BEGIN

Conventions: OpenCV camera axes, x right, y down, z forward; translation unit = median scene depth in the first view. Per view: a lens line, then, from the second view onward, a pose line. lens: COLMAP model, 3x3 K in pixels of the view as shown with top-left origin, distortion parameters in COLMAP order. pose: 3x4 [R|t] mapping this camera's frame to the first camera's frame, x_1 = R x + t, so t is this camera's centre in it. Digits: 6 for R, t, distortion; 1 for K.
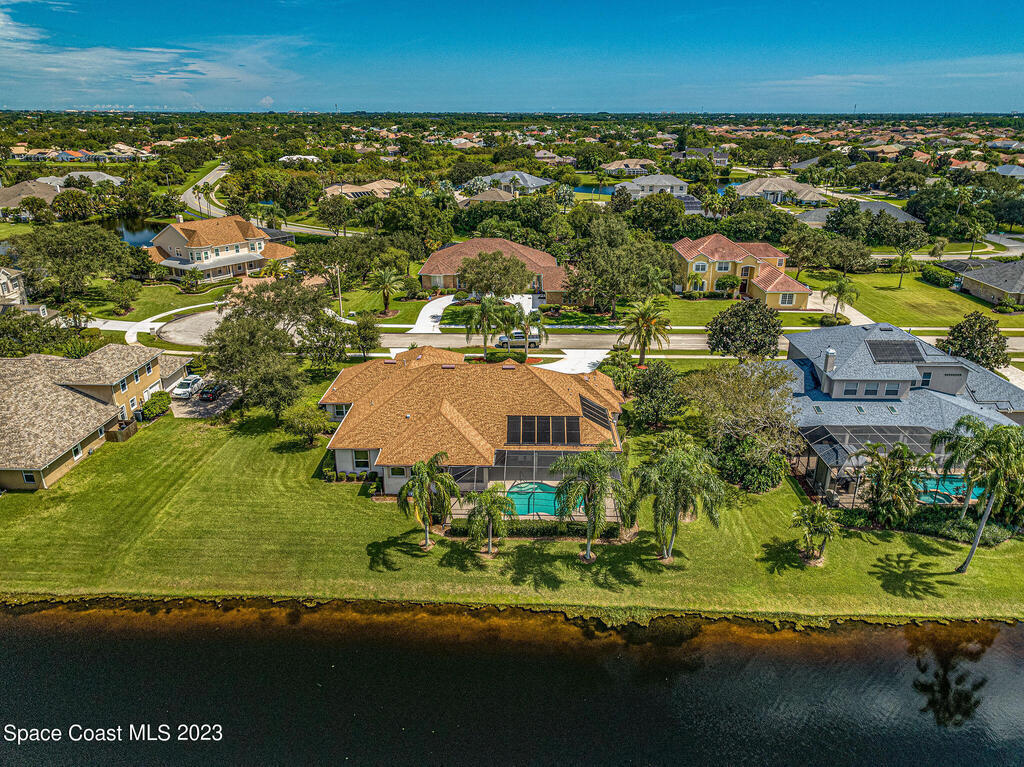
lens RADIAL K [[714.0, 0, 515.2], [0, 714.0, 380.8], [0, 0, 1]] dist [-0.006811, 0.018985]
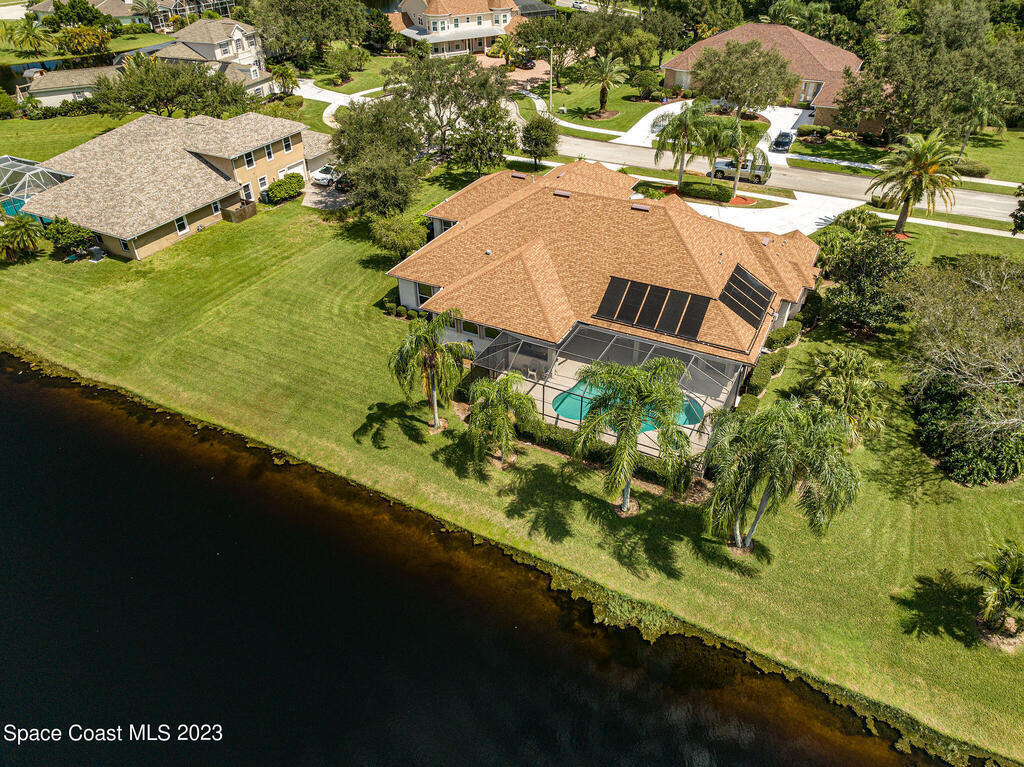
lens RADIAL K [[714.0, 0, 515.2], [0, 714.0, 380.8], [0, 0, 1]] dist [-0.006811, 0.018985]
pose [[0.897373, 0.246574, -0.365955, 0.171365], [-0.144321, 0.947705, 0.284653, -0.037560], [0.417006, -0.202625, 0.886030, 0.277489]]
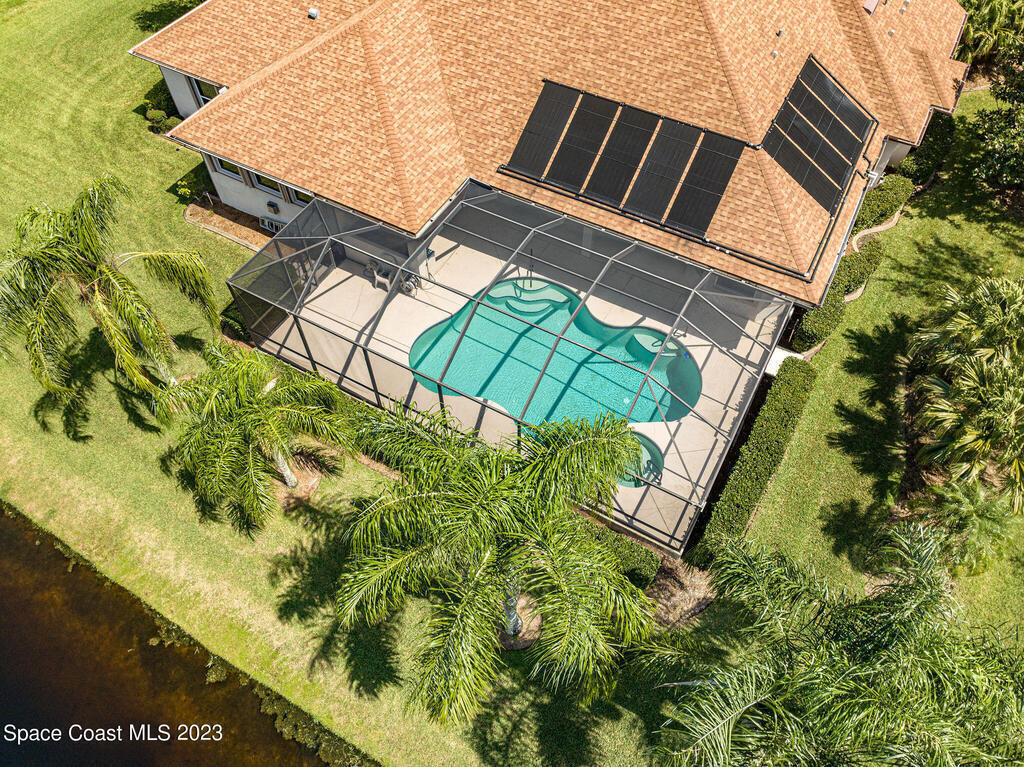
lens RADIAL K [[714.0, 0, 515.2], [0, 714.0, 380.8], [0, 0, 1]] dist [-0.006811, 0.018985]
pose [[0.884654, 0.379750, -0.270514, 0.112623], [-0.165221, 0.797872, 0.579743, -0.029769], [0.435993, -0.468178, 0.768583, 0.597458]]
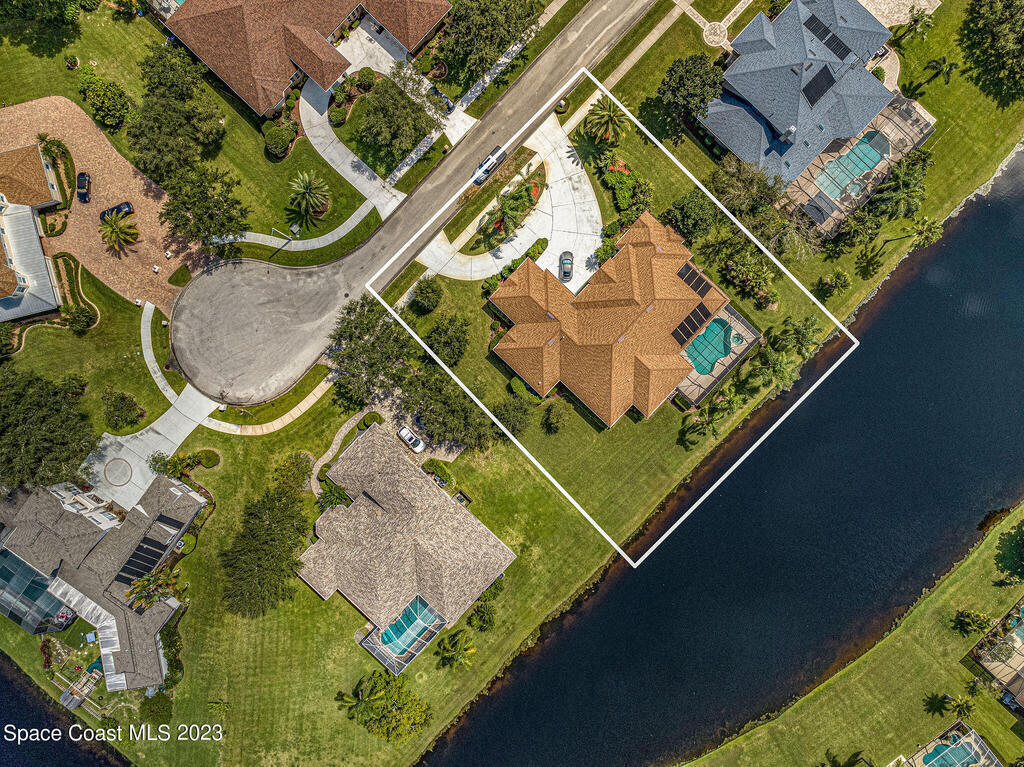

END

Assignment –
Write out the data again with "Digits" swapped for "Decimal places" and everything else left the same. Leave out the pictures.

Answer section –
Conventions: OpenCV camera axes, x right, y down, z forward; translation unit = median scene depth in the first view. Per view: a lens line, then, from the second view onward, a pose line. lens: COLMAP model, 3x3 K in pixels of the view as shown with top-left origin, distortion parameters in COLMAP order. pose: 3x4 [R|t] mapping this camera's frame to the first camera's frame, x_1 = R x + t, so t is this camera's centre in it. Decimal places: 6 for R, t, distortion; 1 for K.
lens RADIAL K [[714.0, 0, 515.2], [0, 714.0, 380.8], [0, 0, 1]] dist [-0.006811, 0.018985]
lens RADIAL K [[714.0, 0, 515.2], [0, 714.0, 380.8], [0, 0, 1]] dist [-0.006811, 0.018985]
pose [[0.897373, 0.246574, -0.365955, 0.171365], [-0.144321, 0.947705, 0.284653, -0.037560], [0.417006, -0.202625, 0.886030, 0.277489]]
lens RADIAL K [[714.0, 0, 515.2], [0, 714.0, 380.8], [0, 0, 1]] dist [-0.006811, 0.018985]
pose [[0.884654, 0.379750, -0.270514, 0.112623], [-0.165221, 0.797872, 0.579743, -0.029769], [0.435993, -0.468178, 0.768583, 0.597458]]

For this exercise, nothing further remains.